:: AUFGABE A ::
Kopiere sämtliche Datensätze unten wortgetreu und vollständig in deine Antwort, lass dabei aber die Bilder weg.

··········

Ich möchte die Gedichte weder langatmig interpretieren, noch totanalysieren, sondern einzig auf mich wirken lassen. Wer noch über einen letzten Rest Empathie verfügt, spürt, dass sich hinter dem ganzen Dreck, dem Suff, dem häufig miesen Lyrischen Ich ein hochsensibler Mann verbirgt, der zeitlebens auf der verzweifelten Suche nach Nähe war. Ein kalifornischer Steppenwolf. Ein LIEBENDER! Es ging ihm niemals darum, sich in billigen Absteigen von fetten Nutten das Gehirn aus dem Schädel vögeln zu lassen; er will uns mit diesen grellen Bildern bloß das Dasein mit all seiner Härte zeigen. Niemand beschrieb den tristen Alltag der Menschen und ihre widersprüchlichen Gefühlslagen so exakt wie der misanthrope Schriftsteller aus East Hollywood. Wenn ihn der Blues packte – und der hätte ihn heute bei all den Trumps, Johnsons, Le Pens, Salvinis und Gaulands ganz sicher gepackt –, zog er sich in sein kleines Arbeitszimmer zurück und dichtete die Nächte durch. Von ihm stammt das Bonmot:

Das Leben ist eine Illusion, hervorgerufen durch Alkoholmangel.

··········

:: AUFGABE B ::
Wohin zog sich der Schriftsteller laut dem Auszug zurück, wenn ihn der Blues packte?

··········

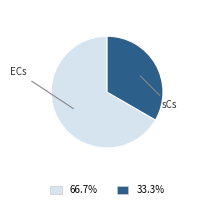

Combined, do ECs and sCs account for over 50%?

Yes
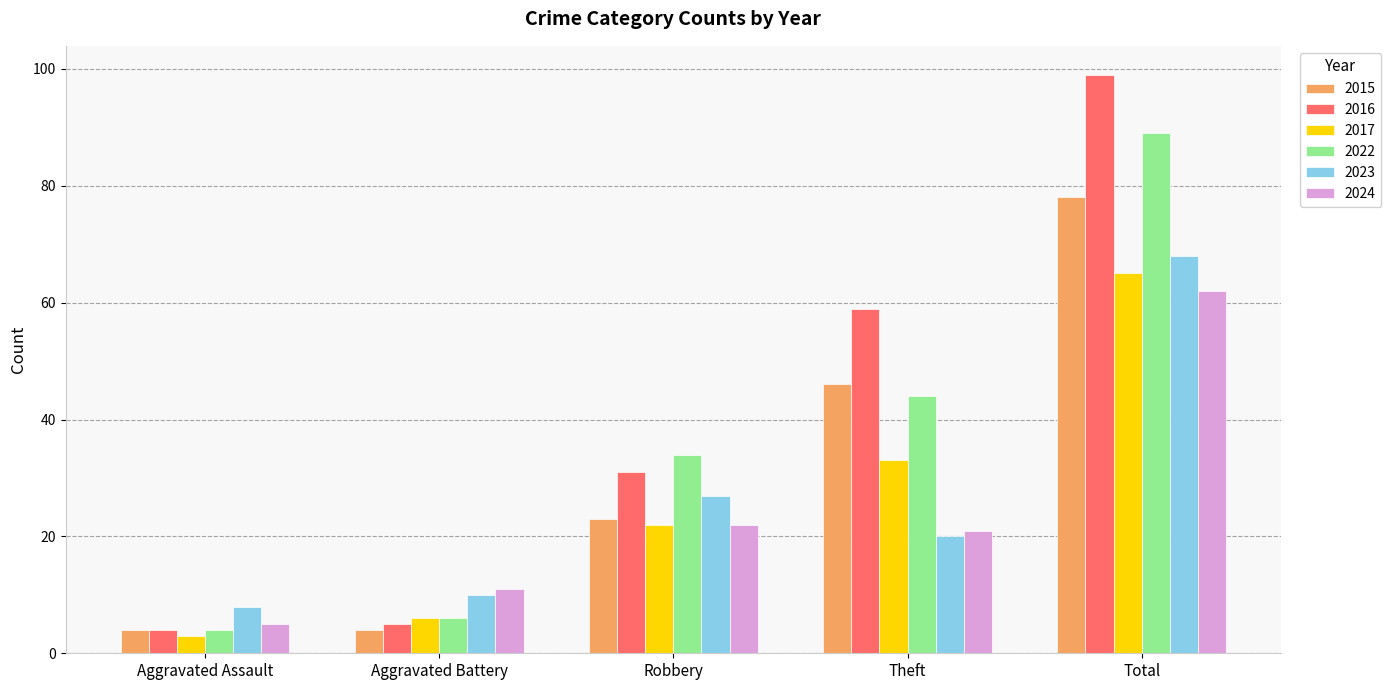

What is the maximum value for 2022?

89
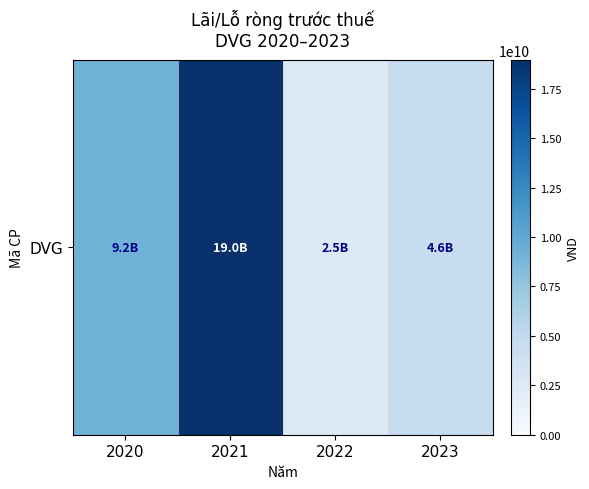

What is the change in value from 2020 to 2023?

-4650395760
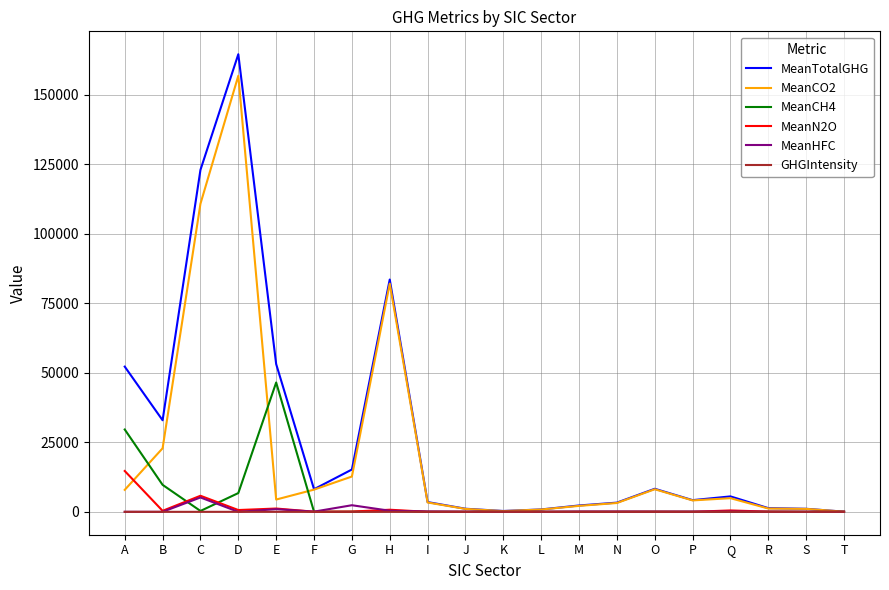

How many lines are shown in the chart?

6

··········

:: ERGEBNIS A ::
Combined, do ECs and sCs account for over 50%?

Yes

What is the maximum value for 2022?

89

What is the change in value from 2020 to 2023?

-4650395760

How many lines are shown in the chart?

6

:: ERGEBNIS B ::
In sein kleines Arbeitszimmer.